Apart from the yearly adjustments in DBC tariffs for the A-segment, a more fundamental change is being introduced in the system. The DBC casemix system has brought about much more insight in prices, content and quality of delivered care, both nationwide and within hospitals. Still areas for improvement were identified by the various users of the system. These include the complexity of the system (30,000 DBCs in practice) and the classification of diagnoses which lacks uniformity. Also, the severity of care has not been sufficiently included. The shortcomings were addressed in close cooperation with those who use the system in their daily practice: hospitals, physicians and insurance companies. These problems made it necessary to launch a project for improving the casemix system: DOT, which is expected to be introduced in 2012. In DOT, the myriad DBCs are replaced by only a few thousand care products.

An interesting point to reflect upon is whether the technical methodology presented in this paper would still make sense with hindsight. The methodology was developed taking the DBC and the CTG activity coding systems introduced in the years 2002–2004 as a given fact. In addition, policy decided to work with DBC codes and with product groups. Even with hindsight, we believe that the methodology presented here is optimal for the conditions and policies at that time.

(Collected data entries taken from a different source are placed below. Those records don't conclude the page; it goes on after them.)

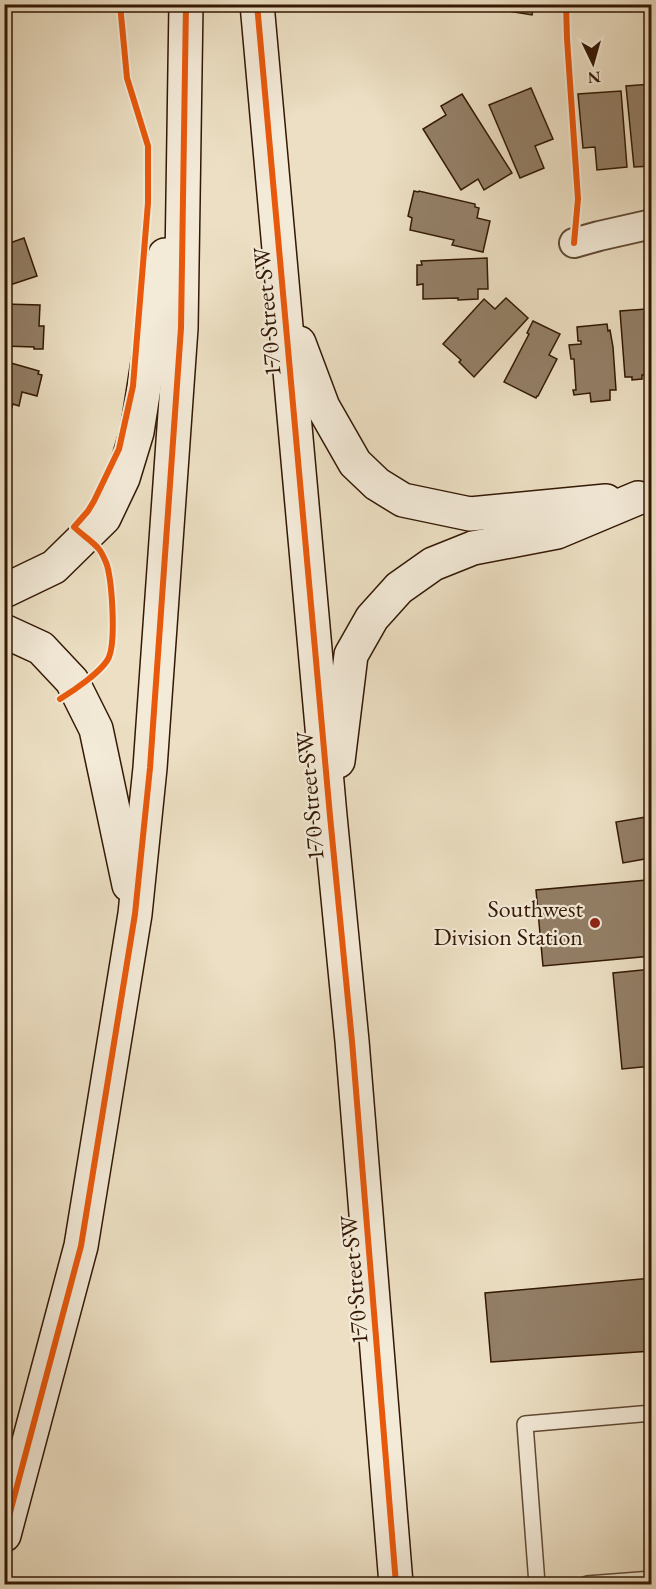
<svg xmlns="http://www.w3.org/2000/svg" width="656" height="1589" font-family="'EB Garamond',serif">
<rect width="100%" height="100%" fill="#ecdfc3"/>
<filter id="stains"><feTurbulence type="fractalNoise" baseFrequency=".00333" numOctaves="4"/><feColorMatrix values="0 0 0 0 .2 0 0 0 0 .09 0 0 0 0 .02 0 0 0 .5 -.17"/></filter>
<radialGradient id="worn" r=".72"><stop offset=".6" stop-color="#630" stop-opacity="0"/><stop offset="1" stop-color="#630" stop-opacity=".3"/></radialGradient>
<!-- building -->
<g fill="#937f67" stroke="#331804" stroke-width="1.5">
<polygon points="496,4 534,4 532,15 495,9"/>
<polygon points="652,84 652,166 634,167 626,86"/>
<polygon points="531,88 553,139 535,146 544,168 520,178 489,105"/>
<polygon points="621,91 627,167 597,170 595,147 583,148 578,94"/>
<polygon points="462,94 512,173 484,190 478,179 461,190 423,129 446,115 441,106"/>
<polygon points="414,191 418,192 419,191 475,204 475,207 479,208 477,218 490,221 483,252 452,245 454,240 410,230 412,218 408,216"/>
<polygon points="24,238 37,276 4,287 4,245"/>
<polygon points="487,258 488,289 478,289 478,299 458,300 458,298 423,299 423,284 417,285 417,265 422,265 421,261"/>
<polygon points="506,298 528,318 474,377 459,362 461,360 443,344 484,299 495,309"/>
<polygon points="4,304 40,305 39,326 44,326 43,349 34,349 34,347 4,346"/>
<polygon points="646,309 647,332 652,332 652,375 642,375 642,379 632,380 632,377 625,377 620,311"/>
<polygon points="533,321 560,334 549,355 557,359 538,396 537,396 536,398 504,382 529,334 527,333"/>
<polygon points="607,324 608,331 610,330 613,347 616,390 610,390 610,400 591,402 590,393 574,395 573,390 576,390 574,359 571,359 569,345 581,344 581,341 578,341 577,327"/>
<polygon points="4,361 39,371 38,374 42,375 37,396 22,392 19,406 13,404 12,407 4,405"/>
<polygon points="652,816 652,956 543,966 536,890 647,880 645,859 623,863 616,822"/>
<polygon points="652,969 652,1066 622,1069 613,973"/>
<polygon points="652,1278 652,1351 491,1362 485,1293"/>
</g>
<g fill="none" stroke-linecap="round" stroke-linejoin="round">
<!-- service casing -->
<g stroke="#614a34" stroke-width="18">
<g id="service">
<polyline points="537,1584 525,1424 652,1413"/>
<polyline points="587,1584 652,1579"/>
</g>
</g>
<!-- minor casing -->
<g stroke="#614a34" stroke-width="32">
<polyline id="minor" points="574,243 599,236 652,224"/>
</g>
<!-- secondary casing -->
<g stroke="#331804" stroke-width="36">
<g id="secondary">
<polyline points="257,4 330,816 352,1041 396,1584"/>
<polyline points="299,343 323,407 355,463 377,484 403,500 470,514 606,501"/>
<polyline points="4,591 54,567 104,518 123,478 137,432 165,255"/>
<polyline points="4,631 41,648 72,681 96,729 129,885"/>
<polyline points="338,761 351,655 372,618 399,588 433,564 473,548 557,532 638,498"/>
<polyline points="4,1535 81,1246 135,914 150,768 181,328 186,4"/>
</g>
</g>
<!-- service -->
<use href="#service" stroke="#f3ead8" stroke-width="15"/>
<!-- minor -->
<use href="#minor" stroke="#f3ead8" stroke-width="28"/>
<!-- secondary -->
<use href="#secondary" stroke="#f3ead8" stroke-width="33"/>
<!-- cycleway casing -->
<g stroke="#f3ead8" stroke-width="10">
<g id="cycleway">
<polyline points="257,4 330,816 352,1041 396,1584"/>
<polyline points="566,4 567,39 578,199 574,243"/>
<path d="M 60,699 C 73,691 103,671 109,657 C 116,640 112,583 107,565 C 105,560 102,552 98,548 C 92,541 81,534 74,527 L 88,511 L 94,501 L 119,449 L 133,386 L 148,203 L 148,146 L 127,78 L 120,4"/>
<polyline points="4,1535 81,1246 135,914 150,768 181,328 186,4"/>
</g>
</g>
<!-- cycleway -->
<use href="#cycleway" stroke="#e8590c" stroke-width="6"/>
</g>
<!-- markers -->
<circle fill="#8f2418" stroke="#f3ead8" stroke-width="2" cx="595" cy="923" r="6"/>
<g text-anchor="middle" stroke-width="4.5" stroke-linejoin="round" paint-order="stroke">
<!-- street labels -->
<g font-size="24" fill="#331804" stroke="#f3ead8">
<text transform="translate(267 312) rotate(-95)" y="8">170 Street SW</text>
<text transform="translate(310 796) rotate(-95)" y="8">170 Street SW</text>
<text transform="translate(354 1280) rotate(-95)" y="8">170 Street SW</text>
</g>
<!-- poi labels -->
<g font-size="24" fill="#331804" stroke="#f3ead8" text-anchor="end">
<text x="583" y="917">Southwest<tspan x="583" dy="28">Division Station</tspan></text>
</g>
</g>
<!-- margin -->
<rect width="656" height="1589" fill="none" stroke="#ecdfc3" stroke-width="24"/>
<rect x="6" y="6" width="644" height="1577" fill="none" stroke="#331804" stroke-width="3"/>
<rect x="12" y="12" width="632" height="1565" fill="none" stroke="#331804" stroke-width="1.5"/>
<!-- north arrow -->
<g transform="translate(593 63) rotate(175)" stroke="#f3ead8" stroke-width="4.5" paint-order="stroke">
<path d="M0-4.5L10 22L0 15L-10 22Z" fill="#331804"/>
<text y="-9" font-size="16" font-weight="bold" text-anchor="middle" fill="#331804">N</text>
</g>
<rect width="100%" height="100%" filter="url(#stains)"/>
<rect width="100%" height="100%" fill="url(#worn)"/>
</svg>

The areas for improvement mentioned above required fundamental changes in the underlying coding systems. Indeed, the necessary steps taken in the development of the new DOT system are as follows. First, adopt the ICD10 system with all its hierarchical richness to code diagnoses. Secondly, refine the coding system of medical activities to better relate to current medical practice. Thirdly, eliminate the treatment code and replace it with a system which automatically extracts the relevant attributes from the registered activity profile. By using the hierarchical ICD10 system, it is now possible in DOT to form groups of episodes which are similar not only in terms of their activity patterns but which are also similar in terms of their medical diagnosis. Many of the ideas and techniques presented here were again applied to define the new DOT products. In particular, the decision tree algorithm (up to the details of the Matlab programming code) to define care paths presented in Sect. 3.3.2 was used in DOT to directly define DOT products (without the intermediate care path definition step). Also, the clustering algorithm was used to identify new activity classes.